Le 28 août 1979 (suite). Beau fantasme n’est-ce pas ? C’est ce que je m’étais imaginé tandis que je n’arrivais pas à m’endormir. Et ils n’arrêtaient pas de parler de leur réunion, du nombre de gens qui avaient accepté Jésus-Christ dans leur cœur aujourd’hui.
Ils racontaient ce que Dieu avait fait pour eux. Ils disaient qu’on avait tous un esprit à l'intérieur de nous et qu’il suffisait de le développer pour être en contact avec Dieu et qu’il nous comprenne.
L’un d’eux – je ne reconnaissais pas les voix – expliqua qu’il avait prié pour que son acteur préféré, John Wayne, soit sauvé. Et qu’il avait appris plus tard que Wayne avait confessé tous ses péchés avant de mourir. D’après eux, Elvis était sauvé lui aussi parce qu’il avait chanté des chansons de Jésus et que ça lui avait donné la foi. Après cela, il s’était mis à donner pour les handicapés. J’apprends aussi que nous pouvons demander n’importe quoi à Dieu, si on a la foi. Il suffit de croire et d’attendre. Si tu ne l’obtiens pas, c’est parce que tu l’as mal demandé. C’était si simple !
Quand la visite fut partie et les hôtes couchés, je réfléchis à ce que je savais de Dieu. Je ne pensais plus à France, je me recueillais pour parler à Dieu. Je commençai par le remercier de tout ce qu’il avait fait, tout ce qu’il nous avait donné à moi et ma famille. Il ne nous avait pas laissé mourir de faim. Tout avait fini par s’arranger et j’en était conscient. Je le remerciais du fond du cœur. Je priai ensuite pour tous les êtres aimés et détestés.

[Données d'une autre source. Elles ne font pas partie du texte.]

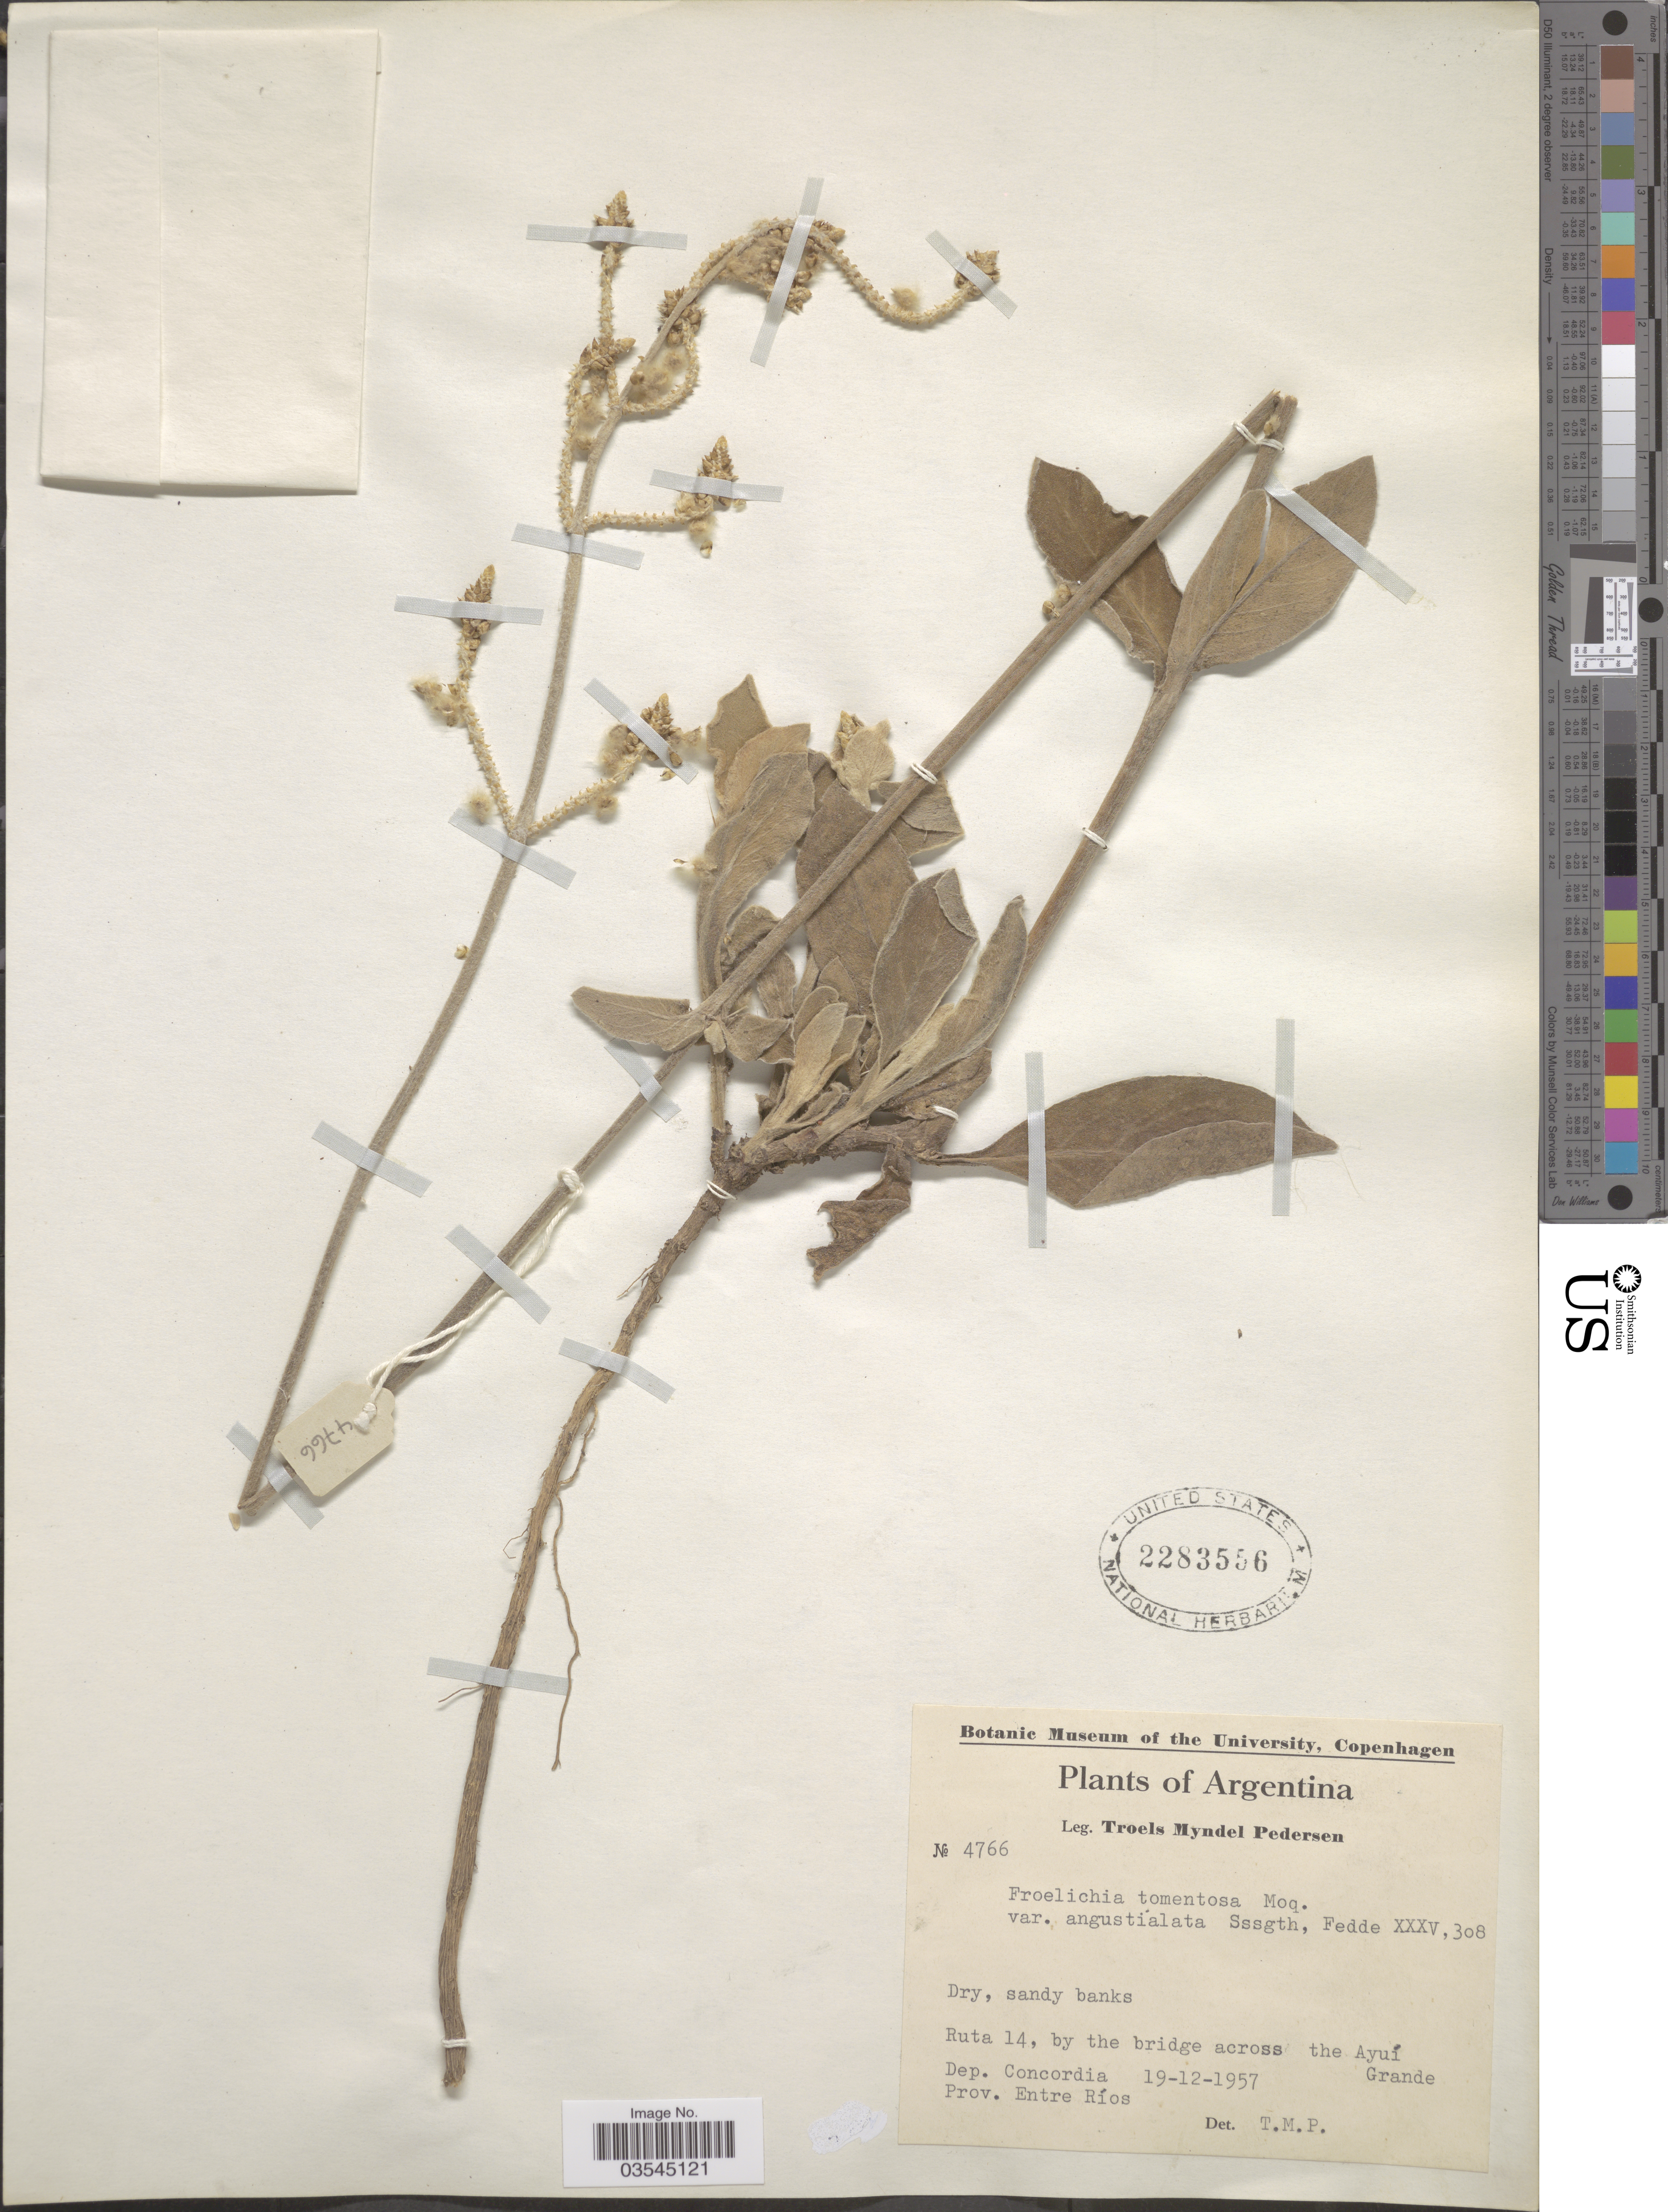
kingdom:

Je priais pour que ma mère ait moins mal aux pieds. Je savais déjà qu’elle serait sauvée à la fin de sa vie, mais je ne voulais pas qu’elle souffre ou qu’elle meurt rapidement ; nous avions besoin d’elle !
Je priais pour que Serge continue de travailler et qu’il lâche le derrière des filles.
Je priais pour un grand défaut qu’avait Jacques. Un défaut dont je ne peux pas parler, pour ne pas salir la réputation de cette famille. Je priais pour qu’il guérisse, parce que ses enfants en souffriraient si tout le monde connaissait ce défaut.
Je priais pour que Martine soit moins sévère avec ses enfants.
Je priais pour que Max et JC soient moins méchants avec leurs voisins.
Je priais pour que la bonne femme Laplante, notre voisine, soit moins dépressive et moins envahissante.
Je priais aussi pour que notre vieille sorcière de propriétaire ne soit pas détruite au jugement dernier. Cette vieille raciste qui semblait être contre la religion. Je me disais que ça ne devait pas être de sa faute, qu’en vieillissant on se laissait avoir par le démon.
Je priais même pour mes cousins, la famille d’Yvan. Je ne voulais pas qu’ils restent ainsi toute leur vie : hypocrites, insensibles, bébés gâtés, non charitables. Je désirais qu’ils changent pour ne pas gâcher leur existence.
Je priais ensuite pour que tout le monde soit heureux malgré leurs ennuis. Je me disais que si je n’étais pas le seul à prier pour tous les criminels et toutes les personnes du monde, Dieu les sauverait tous.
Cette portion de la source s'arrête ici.